### TRY IT
Report back every line from the entries below in which the word "background" occurs.

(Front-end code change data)
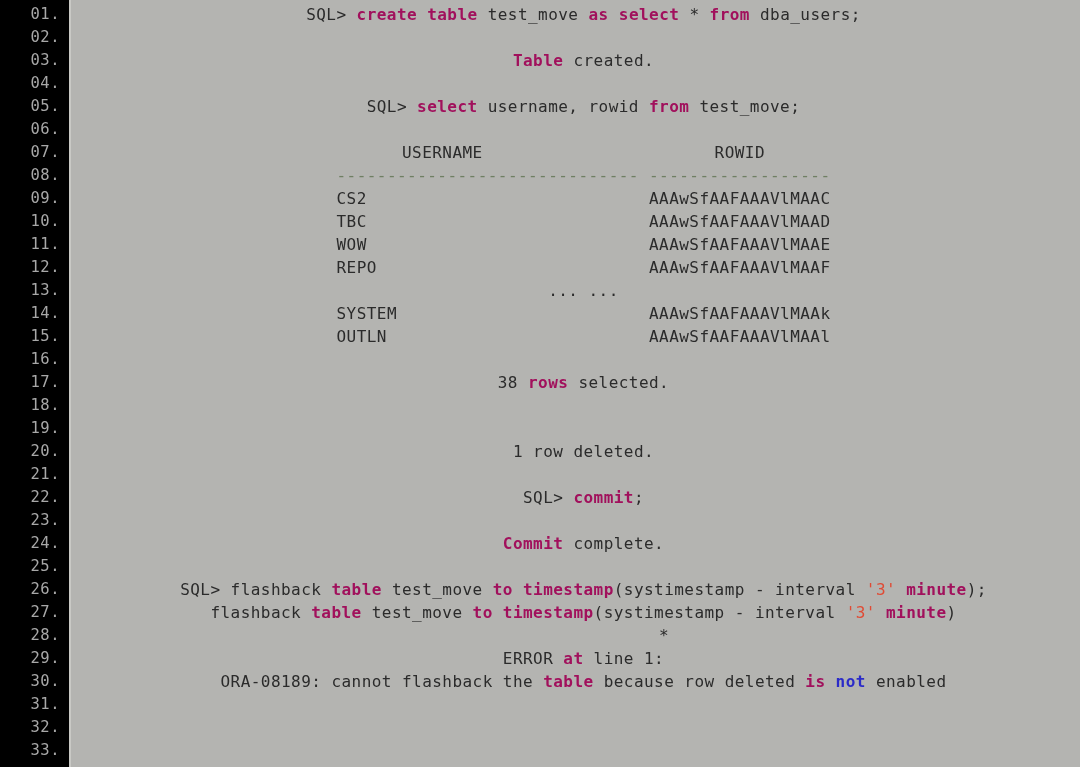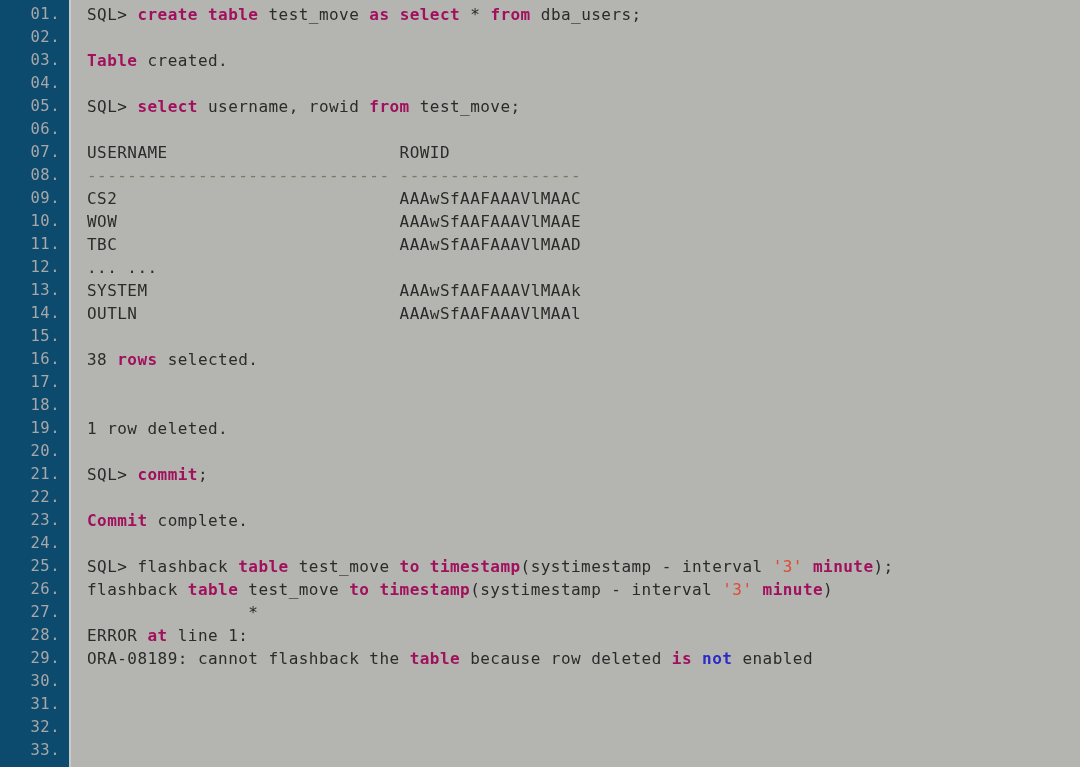--- a/index.html
+++ b/index.html
@@ -27,7 +27,7 @@
   #gutter {
     width: 71px;
     flex: 0 0 71px;
-    background: #0c4a6e;
+    background: #000000;
     box-sizing: border-box;
     padding-top: 3px;
     text-align: right;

### SOLUTION TO THIS TASK
-    background: #0c4a6e;
+    background: #000000;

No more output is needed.